> **Exercise description**
From the first line to the last, restate every record word for word, leaving out the pictures.

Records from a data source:

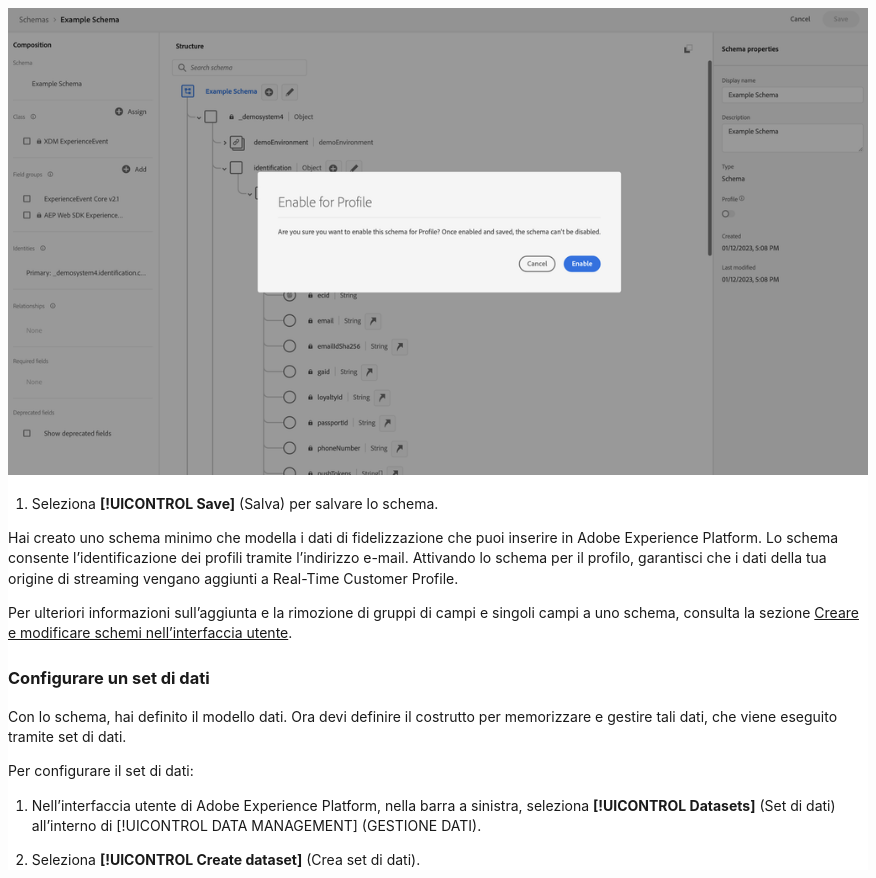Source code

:    ![Abilitare lo schema per il profilo](./assets/enable-for-profile.png)

1. Seleziona **[!UICONTROL Save]** (Salva) per salvare lo schema.

Hai creato uno schema minimo che modella i dati di fidelizzazione che puoi inserire in Adobe Experience Platform. Lo schema consente l’identificazione dei profili tramite l’indirizzo e-mail. Attivando lo schema per il profilo, garantisci che i dati della tua origine di streaming vengano aggiunti a Real-Time Customer Profile.

Per ulteriori informazioni sull’aggiunta e la rimozione di gruppi di campi e singoli campi a uno schema, consulta la sezione [Creare e modificare schemi nell’interfaccia utente](https://experienceleague.adobe.com/docs/experience-platform/xdm/ui/resources/schemas.html?lang=it).

### Configurare un set di dati

Con lo schema, hai definito il modello dati. Ora devi definire il costrutto per memorizzare e gestire tali dati, che viene eseguito tramite set di dati.

Per configurare il set di dati:

1. Nell’interfaccia utente di Adobe Experience Platform, nella barra a sinistra, seleziona **[!UICONTROL Datasets]** (Set di dati) all’interno di [!UICONTROL DATA MANAGEMENT] (GESTIONE DATI).

2. Seleziona **[!UICONTROL Create dataset]** (Crea set di dati).
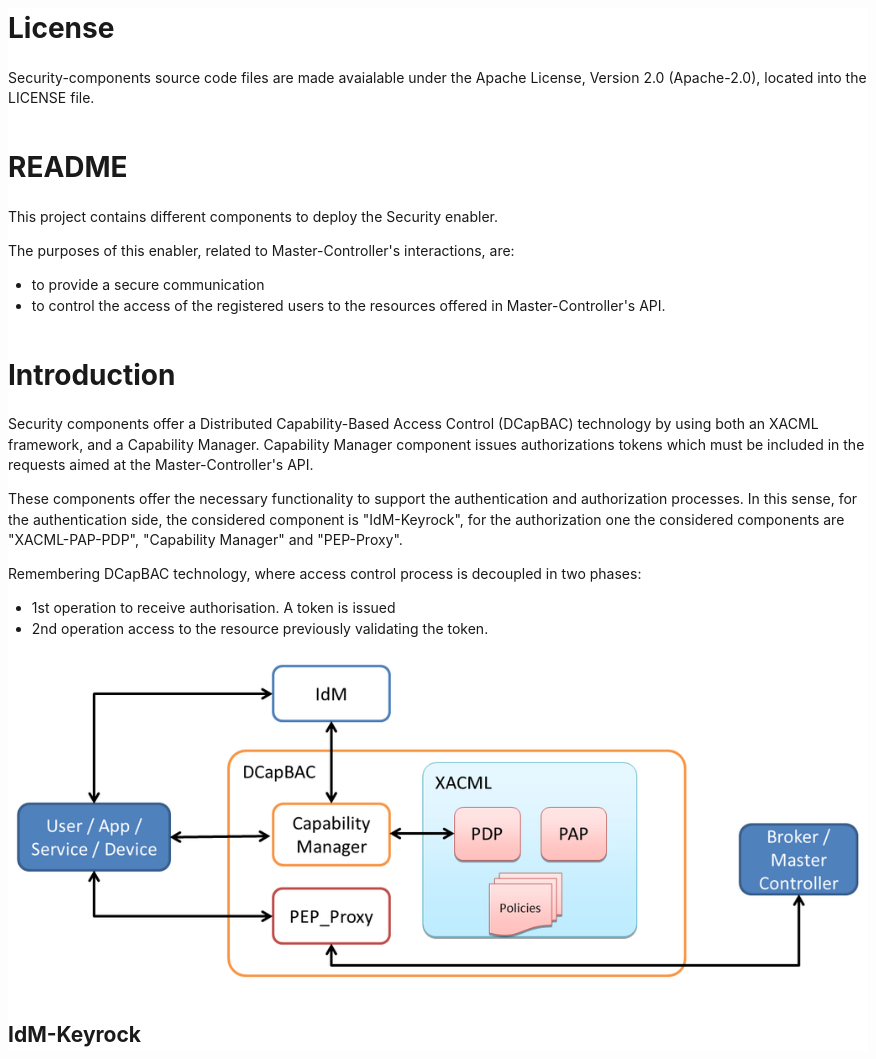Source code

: # License

Security-components source code files are made avaialable under the Apache License, Version 2.0 (Apache-2.0), located into the LICENSE file.

# README

This project contains different components to deploy the Security enabler.

The purposes of this enabler, related to Master-Controller's interactions, are: 
- to provide a secure communication
- to control the access of the registered users to the resources offered in Master-Controller's API. 


# Introduction

Security components offer a Distributed Capability-Based Access Control (DCapBAC) technology by using both an XACML framework, and a Capability Manager. Capability Manager component issues authorizations tokens which must be included in the requests aimed at the Master-Controller's API.

These components offer the necessary functionality to support the authentication and authorization processes. In this sense, for the authentication side, the considered component is "IdM-Keyrock", for the authorization one the considered components are "XACML-PAP-PDP", "Capability Manager" and "PEP-Proxy".

Remembering DCapBAC technology, where access control process is decoupled in two phases:

- 1st operation to receive authorisation. A token is issued
- 2nd operation access to the resource previously validating the token.

![DCapBAC-Architecture](./images/DCapBAC-Architecture.png)

## IdM-Keyrock
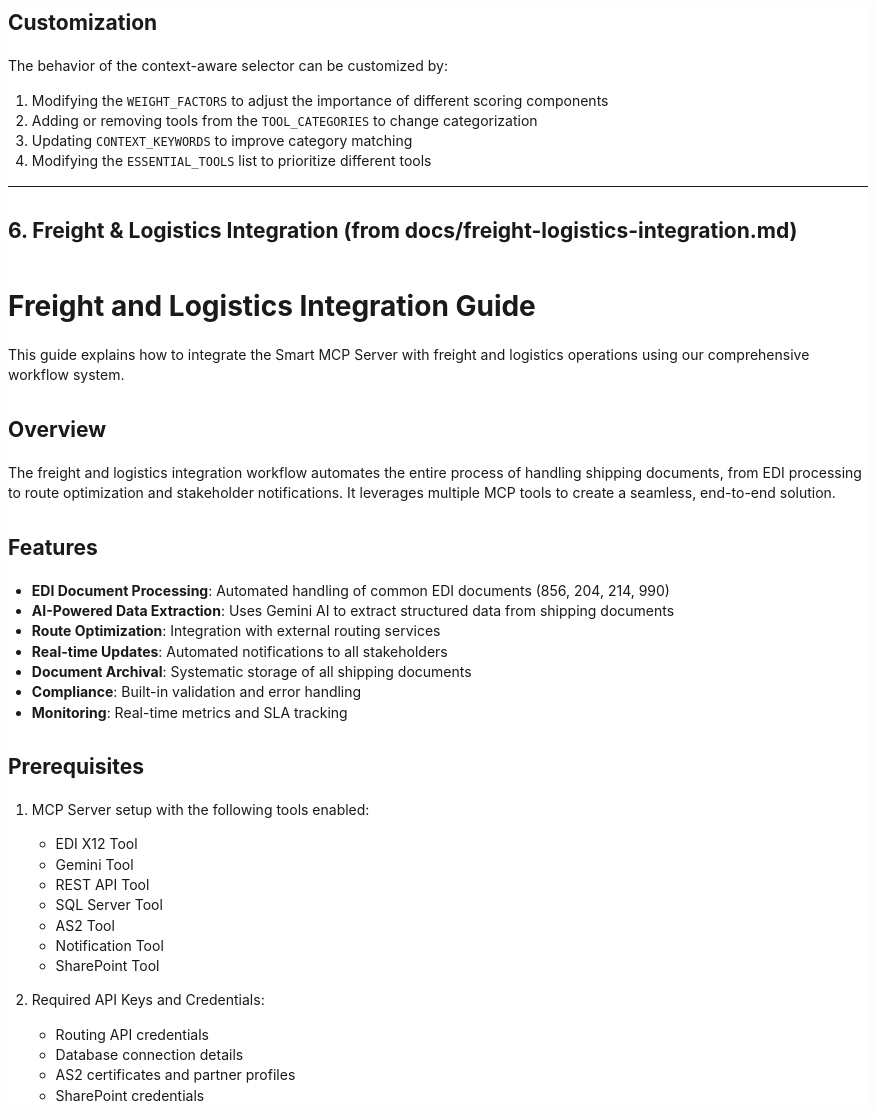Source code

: ## Customization

The behavior of the context-aware selector can be customized by:

1. Modifying the `WEIGHT_FACTORS` to adjust the importance of different scoring components
2. Adding or removing tools from the `TOOL_CATEGORIES` to change categorization
3. Updating `CONTEXT_KEYWORDS` to improve category matching
4. Modifying the `ESSENTIAL_TOOLS` list to prioritize different tools

---
## 6. Freight & Logistics Integration (from docs/freight-logistics-integration.md)
# Freight and Logistics Integration Guide

This guide explains how to integrate the Smart MCP Server with freight and logistics operations using our comprehensive workflow system.

## Overview

The freight and logistics integration workflow automates the entire process of handling shipping documents, from EDI processing to route optimization and stakeholder notifications. It leverages multiple MCP tools to create a seamless, end-to-end solution.

## Features

- **EDI Document Processing**: Automated handling of common EDI documents (856, 204, 214, 990)
- **AI-Powered Data Extraction**: Uses Gemini AI to extract structured data from shipping documents
- **Route Optimization**: Integration with external routing services
- **Real-time Updates**: Automated notifications to all stakeholders
- **Document Archival**: Systematic storage of all shipping documents
- **Compliance**: Built-in validation and error handling
- **Monitoring**: Real-time metrics and SLA tracking

## Prerequisites

1. MCP Server setup with the following tools enabled:
   - EDI X12 Tool
   - Gemini Tool
   - REST API Tool
   - SQL Server Tool
   - AS2 Tool
   - Notification Tool
   - SharePoint Tool

2. Required API Keys and Credentials:
   - Routing API credentials
   - Database connection details
   - AS2 certificates and partner profiles
   - SharePoint credentials
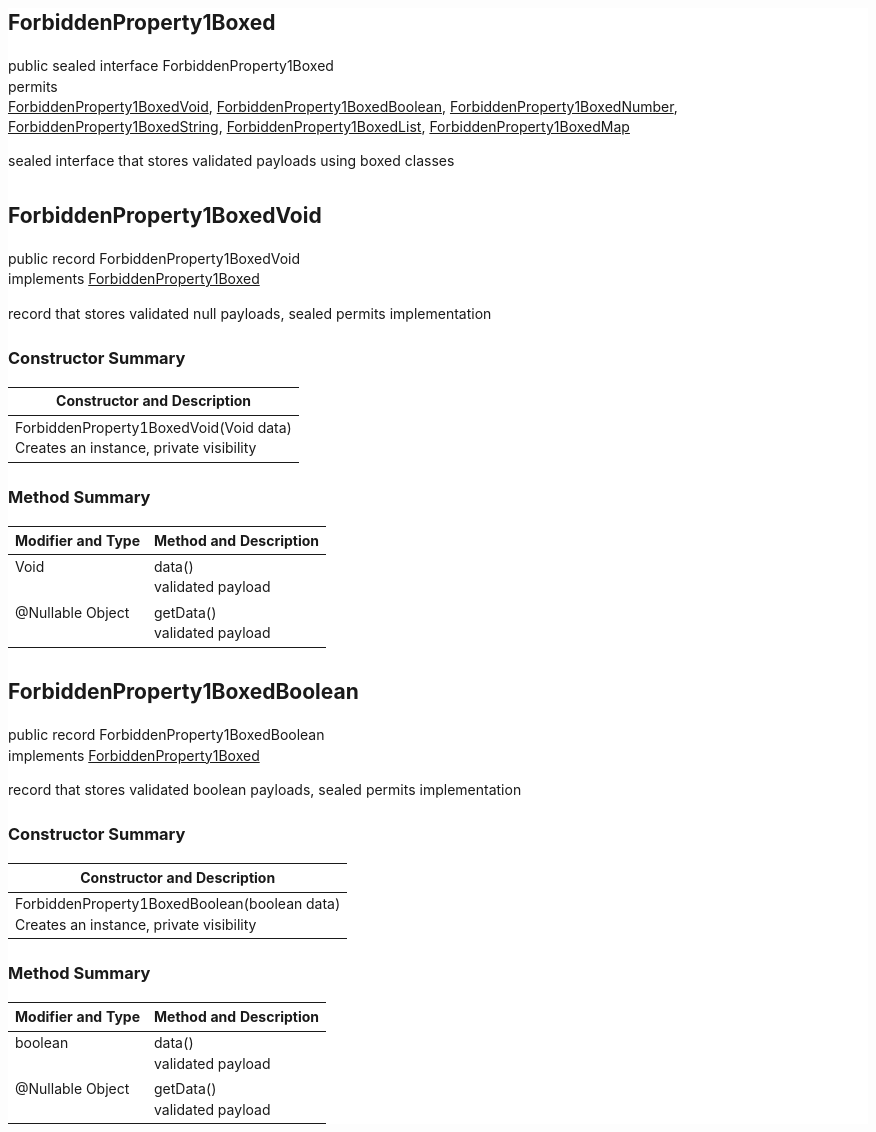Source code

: ## ForbiddenProperty1Boxed
public sealed interface ForbiddenProperty1Boxed<br>
permits<br>
[ForbiddenProperty1BoxedVoid](#forbiddenproperty1boxedvoid),
[ForbiddenProperty1BoxedBoolean](#forbiddenproperty1boxedboolean),
[ForbiddenProperty1BoxedNumber](#forbiddenproperty1boxednumber),
[ForbiddenProperty1BoxedString](#forbiddenproperty1boxedstring),
[ForbiddenProperty1BoxedList](#forbiddenproperty1boxedlist),
[ForbiddenProperty1BoxedMap](#forbiddenproperty1boxedmap)

sealed interface that stores validated payloads using boxed classes

## ForbiddenProperty1BoxedVoid
public record ForbiddenProperty1BoxedVoid<br>
implements [ForbiddenProperty1Boxed](#forbiddenproperty1boxed)

record that stores validated null payloads, sealed permits implementation

### Constructor Summary
| Constructor and Description |
| --------------------------- |
| ForbiddenProperty1BoxedVoid(Void data)<br>Creates an instance, private visibility |

### Method Summary
| Modifier and Type | Method and Description |
| ----------------- | ---------------------- |
| Void | data()<br>validated payload |
| @Nullable Object | getData()<br>validated payload |

## ForbiddenProperty1BoxedBoolean
public record ForbiddenProperty1BoxedBoolean<br>
implements [ForbiddenProperty1Boxed](#forbiddenproperty1boxed)

record that stores validated boolean payloads, sealed permits implementation

### Constructor Summary
| Constructor and Description |
| --------------------------- |
| ForbiddenProperty1BoxedBoolean(boolean data)<br>Creates an instance, private visibility |

### Method Summary
| Modifier and Type | Method and Description |
| ----------------- | ---------------------- |
| boolean | data()<br>validated payload |
| @Nullable Object | getData()<br>validated payload |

> **Written response**
Source code

:    ![Abilitare lo schema per il profilo](./assets/enable-for-profile.png)

1. Seleziona **[!UICONTROL Save]** (Salva) per salvare lo schema.

Hai creato uno schema minimo che modella i dati di fidelizzazione che puoi inserire in Adobe Experience Platform. Lo schema consente l’identificazione dei profili tramite l’indirizzo e-mail. Attivando lo schema per il profilo, garantisci che i dati della tua origine di streaming vengano aggiunti a Real-Time Customer Profile.

Per ulteriori informazioni sull’aggiunta e la rimozione di gruppi di campi e singoli campi a uno schema, consulta la sezione [Creare e modificare schemi nell’interfaccia utente](https://experienceleague.adobe.com/docs/experience-platform/xdm/ui/resources/schemas.html?lang=it).

### Configurare un set di dati

Con lo schema, hai definito il modello dati. Ora devi definire il costrutto per memorizzare e gestire tali dati, che viene eseguito tramite set di dati.

Per configurare il set di dati:

1. Nell’interfaccia utente di Adobe Experience Platform, nella barra a sinistra, seleziona **[!UICONTROL Datasets]** (Set di dati) all’interno di [!UICONTROL DATA MANAGEMENT] (GESTIONE DATI).

2. Seleziona **[!UICONTROL Create dataset]** (Crea set di dati).
Source code

: # License

Security-components source code files are made avaialable under the Apache License, Version 2.0 (Apache-2.0), located into the LICENSE file.

# README

This project contains different components to deploy the Security enabler.

The purposes of this enabler, related to Master-Controller's interactions, are: 
- to provide a secure communication
- to control the access of the registered users to the resources offered in Master-Controller's API. 


# Introduction

Security components offer a Distributed Capability-Based Access Control (DCapBAC) technology by using both an XACML framework, and a Capability Manager. Capability Manager component issues authorizations tokens which must be included in the requests aimed at the Master-Controller's API.

These components offer the necessary functionality to support the authentication and authorization processes. In this sense, for the authentication side, the considered component is "IdM-Keyrock", for the authorization one the considered components are "XACML-PAP-PDP", "Capability Manager" and "PEP-Proxy".

Remembering DCapBAC technology, where access control process is decoupled in two phases:

- 1st operation to receive authorisation. A token is issued
- 2nd operation access to the resource previously validating the token.

![DCapBAC-Architecture](./images/DCapBAC-Architecture.png)

## IdM-Keyrock
Source code

: ## Customization

The behavior of the context-aware selector can be customized by:

1. Modifying the `WEIGHT_FACTORS` to adjust the importance of different scoring components
2. Adding or removing tools from the `TOOL_CATEGORIES` to change categorization
3. Updating `CONTEXT_KEYWORDS` to improve category matching
4. Modifying the `ESSENTIAL_TOOLS` list to prioritize different tools

---
## 6. Freight & Logistics Integration (from docs/freight-logistics-integration.md)
# Freight and Logistics Integration Guide

This guide explains how to integrate the Smart MCP Server with freight and logistics operations using our comprehensive workflow system.

## Overview

The freight and logistics integration workflow automates the entire process of handling shipping documents, from EDI processing to route optimization and stakeholder notifications. It leverages multiple MCP tools to create a seamless, end-to-end solution.

## Features

- **EDI Document Processing**: Automated handling of common EDI documents (856, 204, 214, 990)
- **AI-Powered Data Extraction**: Uses Gemini AI to extract structured data from shipping documents
- **Route Optimization**: Integration with external routing services
- **Real-time Updates**: Automated notifications to all stakeholders
- **Document Archival**: Systematic storage of all shipping documents
- **Compliance**: Built-in validation and error handling
- **Monitoring**: Real-time metrics and SLA tracking

## Prerequisites

1. MCP Server setup with the following tools enabled:
   - EDI X12 Tool
   - Gemini Tool
   - REST API Tool
   - SQL Server Tool
   - AS2 Tool
   - Notification Tool
   - SharePoint Tool

2. Required API Keys and Credentials:
   - Routing API credentials
   - Database connection details
   - AS2 certificates and partner profiles
   - SharePoint credentials
Source code

: ## ForbiddenProperty1Boxed
public sealed interface ForbiddenProperty1Boxed<br>
permits<br>
[ForbiddenProperty1BoxedVoid](#forbiddenproperty1boxedvoid),
[ForbiddenProperty1BoxedBoolean](#forbiddenproperty1boxedboolean),
[ForbiddenProperty1BoxedNumber](#forbiddenproperty1boxednumber),
[ForbiddenProperty1BoxedString](#forbiddenproperty1boxedstring),
[ForbiddenProperty1BoxedList](#forbiddenproperty1boxedlist),
[ForbiddenProperty1BoxedMap](#forbiddenproperty1boxedmap)

sealed interface that stores validated payloads using boxed classes

## ForbiddenProperty1BoxedVoid
public record ForbiddenProperty1BoxedVoid<br>
implements [ForbiddenProperty1Boxed](#forbiddenproperty1boxed)

record that stores validated null payloads, sealed permits implementation

### Constructor Summary
| Constructor and Description |
| --------------------------- |
| ForbiddenProperty1BoxedVoid(Void data)<br>Creates an instance, private visibility |

### Method Summary
| Modifier and Type | Method and Description |
| ----------------- | ---------------------- |
| Void | data()<br>validated payload |
| @Nullable Object | getData()<br>validated payload |

## ForbiddenProperty1BoxedBoolean
public record ForbiddenProperty1BoxedBoolean<br>
implements [ForbiddenProperty1Boxed](#forbiddenproperty1boxed)

record that stores validated boolean payloads, sealed permits implementation

### Constructor Summary
| Constructor and Description |
| --------------------------- |
| ForbiddenProperty1BoxedBoolean(boolean data)<br>Creates an instance, private visibility |

### Method Summary
| Modifier and Type | Method and Description |
| ----------------- | ---------------------- |
| boolean | data()<br>validated payload |
| @Nullable Object | getData()<br>validated payload |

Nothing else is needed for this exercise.